A
New Device
A
telephone company representative – a very helpful, pleasant young man, and I’m
not blaming him one bit – convinced me recently to go for a new plan on my
business phone line. Under the new plan, I would receive for ninety-nine cents
a “tablet” that would let me do do everything but make phone calls. Hell, why
not?
The
tablet came, and it was cute. The rep thought it would arrive charged up so I
could use it immediately, but such was not the case. The dark screen remained
dark that first afternoon. I plugged it in and turned back to my bound and
printed books, leaving the device to take on energy enough to be useful.
I
won’t go into all the reasons for my disenchantment, because only one is
pertinent to my point today: There is no keyboard. Oh, there is a tiny representation of a keyboard, but
one cannot type
on it. Not the way I learned to type, using all my fingers and whaling away at
120 words a minute. Impossible. Not enough room for hands. One is limited to
poking at letters with a forefinger and hitting the wrong “key” as often as the
one aimed at.
“This
device,” I announced, “is not going to be my new best friend!” At this stage
of the game, in fact, I don’t see myself using it at all.
Portability
vs. Literacy
“But
it’s so portable!” a friend urged in its defense, and I know that people love
their small devices. The tablet, smaller than a pad and larger than a phone,
fits nicely into a little leather zippered notebook carrier that can also hold
all manner of cards and papers. It’s lightweight. Cute. Small.
But
it is no use whatsoever for the things I do routinely on my Macbook, such as
writing this blog post.
The
tiny representation of a keyboard, limiting the user to forefinger poking or
the two-thumbs method I see many people employing, discourages complex
development of thought or imagery. It is ideally matched with the character
limitation of certain kinds of social media, granted -- and we are told those
limitations can produce a new kind of “poetic” expression. But how often,
really, are word-limited blasts carefully composed and rewritten and distilled
into anything memorable? There is more to a haiku, after all, than the
prescribed limit of its syllables.
Real
writing is real work. James Joyce’s “stream of consciousness” writing was not
the author spewing out whatever passed through his own mind. It was his
careful, line-by-line, imaginative construction of a created character’s
thought process. Huge difference, kids.
The
more difficult the mechanical composition process, the shorter the productions.
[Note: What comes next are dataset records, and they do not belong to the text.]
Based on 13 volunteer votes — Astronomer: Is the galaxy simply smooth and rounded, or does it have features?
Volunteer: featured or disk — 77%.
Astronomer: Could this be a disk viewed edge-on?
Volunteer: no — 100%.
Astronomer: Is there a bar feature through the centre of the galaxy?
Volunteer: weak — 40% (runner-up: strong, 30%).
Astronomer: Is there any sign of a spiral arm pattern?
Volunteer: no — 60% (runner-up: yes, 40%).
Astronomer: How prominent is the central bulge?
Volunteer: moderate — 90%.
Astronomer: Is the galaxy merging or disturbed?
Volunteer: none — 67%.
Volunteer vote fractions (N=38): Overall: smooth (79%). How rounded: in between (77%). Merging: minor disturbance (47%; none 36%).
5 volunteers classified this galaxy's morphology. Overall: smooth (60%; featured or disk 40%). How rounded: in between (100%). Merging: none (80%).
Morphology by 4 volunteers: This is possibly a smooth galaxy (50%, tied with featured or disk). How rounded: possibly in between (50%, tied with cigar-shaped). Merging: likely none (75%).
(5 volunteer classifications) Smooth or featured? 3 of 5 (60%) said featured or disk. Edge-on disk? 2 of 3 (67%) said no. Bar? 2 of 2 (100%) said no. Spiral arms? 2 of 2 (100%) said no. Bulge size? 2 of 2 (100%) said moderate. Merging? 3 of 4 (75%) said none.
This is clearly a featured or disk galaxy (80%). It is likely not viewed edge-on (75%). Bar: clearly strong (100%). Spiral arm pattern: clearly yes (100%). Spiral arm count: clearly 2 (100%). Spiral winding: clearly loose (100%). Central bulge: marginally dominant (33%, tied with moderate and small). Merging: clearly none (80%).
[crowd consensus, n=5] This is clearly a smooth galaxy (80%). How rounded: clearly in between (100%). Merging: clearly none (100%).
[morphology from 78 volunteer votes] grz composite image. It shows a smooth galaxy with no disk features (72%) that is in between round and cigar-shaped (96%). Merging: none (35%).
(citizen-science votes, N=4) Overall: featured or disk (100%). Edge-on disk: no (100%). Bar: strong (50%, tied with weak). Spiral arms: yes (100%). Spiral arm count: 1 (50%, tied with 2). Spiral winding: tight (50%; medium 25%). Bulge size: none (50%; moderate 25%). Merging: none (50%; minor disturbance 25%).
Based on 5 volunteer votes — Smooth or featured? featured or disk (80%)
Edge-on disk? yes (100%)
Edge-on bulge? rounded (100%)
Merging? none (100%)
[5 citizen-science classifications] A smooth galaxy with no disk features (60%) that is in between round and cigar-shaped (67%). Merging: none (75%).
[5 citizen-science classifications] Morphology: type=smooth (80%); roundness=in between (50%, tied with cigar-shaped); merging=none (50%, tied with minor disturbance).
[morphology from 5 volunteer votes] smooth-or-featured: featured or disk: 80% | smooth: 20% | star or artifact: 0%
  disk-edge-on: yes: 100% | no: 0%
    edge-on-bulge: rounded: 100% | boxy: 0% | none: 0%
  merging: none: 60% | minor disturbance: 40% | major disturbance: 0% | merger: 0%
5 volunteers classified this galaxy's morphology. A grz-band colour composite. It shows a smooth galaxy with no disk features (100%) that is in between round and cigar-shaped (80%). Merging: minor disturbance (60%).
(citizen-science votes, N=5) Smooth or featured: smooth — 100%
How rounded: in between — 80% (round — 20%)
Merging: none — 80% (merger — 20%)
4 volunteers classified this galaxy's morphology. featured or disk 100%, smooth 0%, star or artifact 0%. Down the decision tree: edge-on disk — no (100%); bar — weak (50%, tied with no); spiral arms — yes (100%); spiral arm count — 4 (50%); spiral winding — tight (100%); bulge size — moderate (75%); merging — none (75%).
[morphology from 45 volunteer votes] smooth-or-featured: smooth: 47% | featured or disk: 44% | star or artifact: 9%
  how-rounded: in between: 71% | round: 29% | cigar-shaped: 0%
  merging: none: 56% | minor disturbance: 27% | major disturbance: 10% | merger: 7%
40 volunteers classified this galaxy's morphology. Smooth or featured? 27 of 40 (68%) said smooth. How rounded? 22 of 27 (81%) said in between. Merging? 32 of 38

The more instantaneous the forms produced, the greater the temptation to spew.
To bypass reflection. To throw a rose or give the finger and move on, eschewing
reason.
The
debate over attention span continues: Is our attention span shrinking the more
we read online, jumping from one screen to another like cats on a series of hot
tin roofs? I submit that not only our reading habits but also our writing
habits should be examined. Thinking, like sleep, can be shallow or deep. Lightweight
devices, I’m thinking, encourage lightweight thought.
And
no, not every communication needs to be a philosophical treatise. Of course
not! But we don’t want to eliminate deep thought, do we? Make it obsolete?
A Shrinking Population?
When
I began writing my first blog, Books in Northport, back in 2007, not everyone
in the world was uploading photos and exchanging links on social media
twenty-four hours a day, seven days a week; instead, most of us who wrote blogs
and followed those of other people dedicated a certain portion of each day to
these pursuits. We composed our posts thoughtfully, and comments sections
encouraged substantive exchange.
It’s
different now. People around the world live every waking moment in the virtual
world but “don’t have time” to read blogs (especially, I’m guessing, the wordy
ones like this). It’s like asking people to leave a cocktail party for a public
affairs lecture. Ugh! Where’s the fun?
The
online audience in general is not shrinking, but what about the audience for
serious discourse? Cat videos are ever popular. Super Bowl commercials are
viewed over and over. T-shirt and bumper sticking sayings, ready-made, fly
around Facebook. It’s fast, it’s easy, it’s fun! Best part is, there’s no
take-away, nothing to pack out and carry home.
This
probably sounds like hectoring. I sound like a scold, saying other people
should be more like me. I know how it sounds, but what I’m really saying is
that it’s getting lonely on my virtual island. The cruise ships pass by, and
tourists along the rail wave hankies and call out greetings, and that’s all
very nice, but I am starving for deeper engagement. I am ready to listen to you, to read your words and reflect on
them, and if you are willing to listen to me in turn, read my words, reflect on
them, and respond in kind, you are a godsend! “We few, we happy few!” I
want to shout on the rare occasion this occurs.
But
I exaggerate. After all, I am blessed with a life partner whose active, nimble
mind continues to engage with mine and with the world, and we have dear friends
of whom the same can be said, whether or not they can navigate my blogging
platform easily enough to leave comments. And anyway, I am what I am and have
no real desire to become essentially different.
And
so I go on, writing these long posts and corking them up in metaphorical
bottles to be thrown out onto Lake Michigan. There’s nothing inherently wrong
with cocktail parties. Some of us are just better in quieter contexts.